The quantity of caiman transpired to be even greater where they had stopped for the night and set their nets. Out of 12 they had set, 9 had been utterly destroyed by caiman taking the fish – mostly in plain sight of the boat. If you`ve never seen a caiman destroy a fishing net, let me tell you it`s an impressive sight. The combination of a heck of a set of teeth and a very powerful roll will take one apart in minutes. All the guys could do was watch in resignation as their catch was systematically stolen and their nets torn to pieces.
Although I would personally have loved to have gone back into the lake system for another (sober) night`s fishing with a rod, the combination of their lack of nets (they don`t do any other type of fishing) and my lack of fuel made it inevitable that we would head back towards Manaus and try to find somewhere closer to home to fish on the second night. And so we did.
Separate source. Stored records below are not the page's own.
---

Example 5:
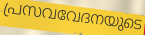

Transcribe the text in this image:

പ്രസവവേദനയുടെ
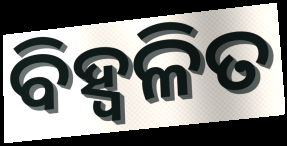
ବିହ୍ୱଳିତ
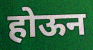
होऊन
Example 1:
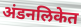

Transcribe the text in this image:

अंडनलिकेत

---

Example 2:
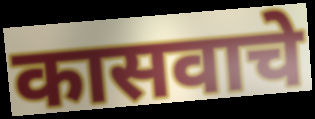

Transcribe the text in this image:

कासवाचे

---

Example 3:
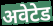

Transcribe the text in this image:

अवेटेड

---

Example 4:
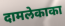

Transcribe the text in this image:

दामलेकाका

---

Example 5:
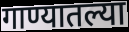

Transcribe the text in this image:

गाण्यातल्या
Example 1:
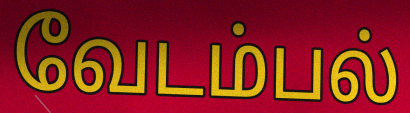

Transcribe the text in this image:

On the way back, we watched in amazement the caiman bobbing about around the floating houses and dugout canoes on the lookout for food of just about any description, quite without fear of the humans or their canoes. We decided a caiman cull was on the cards, as the area really is now absurdly dangerous. We`ll see what happens in due course, as the environmental agency IBAMA have responsibility for the conservation policy in the area.
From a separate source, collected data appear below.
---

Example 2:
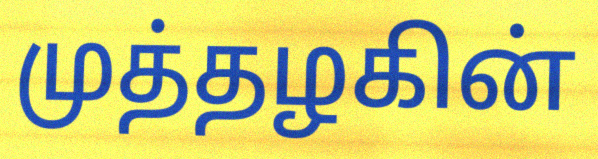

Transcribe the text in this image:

முத்தழகின்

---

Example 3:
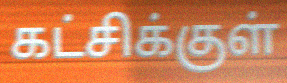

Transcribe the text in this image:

கட்சிக்குள்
We sped back towards Manaus, riding on the back of the Amazon’s 6kph current and achieving speeds in the middle of the (wholly placid) river of up to 54kph. An uneventful journey, but pleasant enough. The decision was to head to an old fishing ground within 20km of home where we might pass a pleasant caiman- and mosquito-free night but still have the chance to catch something. Not my decision, and I knew in my bones that it would be a waste of time – a feeling backed by the fact that a recent excursion there had shown water levels to be over 4m, which is generally far too high for any self-respecting fish to hang out in (sorry Winnie). But we were nonetheless happy enough to eventually anchor in 4m water, break out the caipirinhas, and get some food on the go.
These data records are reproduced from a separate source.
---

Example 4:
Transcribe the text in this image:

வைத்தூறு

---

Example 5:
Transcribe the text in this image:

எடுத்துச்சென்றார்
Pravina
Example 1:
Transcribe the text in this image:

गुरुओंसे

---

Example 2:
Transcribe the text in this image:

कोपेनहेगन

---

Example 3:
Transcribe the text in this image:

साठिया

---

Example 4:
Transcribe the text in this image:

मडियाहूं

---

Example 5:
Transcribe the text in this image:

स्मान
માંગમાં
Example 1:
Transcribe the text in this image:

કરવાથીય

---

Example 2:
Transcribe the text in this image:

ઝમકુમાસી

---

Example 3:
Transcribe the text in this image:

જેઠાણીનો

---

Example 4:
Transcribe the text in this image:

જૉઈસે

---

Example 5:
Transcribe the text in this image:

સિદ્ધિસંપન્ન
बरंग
As anticipated, the area was devoid of anything resembling fish, but we had a pleasant night and I was able to sleep on a mat in the boat without any mosquito net (bliss), gazing up at the milky way and thinking that things weren`t perhaps so bad after all. Except they were, since after heading out before dawn to try a bit of fly fishing on my own, my engine abruptly stopped with a temperature warning. I paddled back to the assault craft and while the other guys were out checking – fruitlessly – their remaining nets, I performed exploratory surgery on my outboard. It was in fact the water pump that had ceased to be, and so there was nothing for it but to beg a tow from Charlie and head back to the marina.
And that`s about it really. I missed the guys on the first night, but enjoyed the craic on the next. And although it was a disaster as a fishing trip, the hour I spent at dawn on day 2 creeping through the beauty of the Amazon at its fearsome and hostile best, I wouldn’t have missed for the world.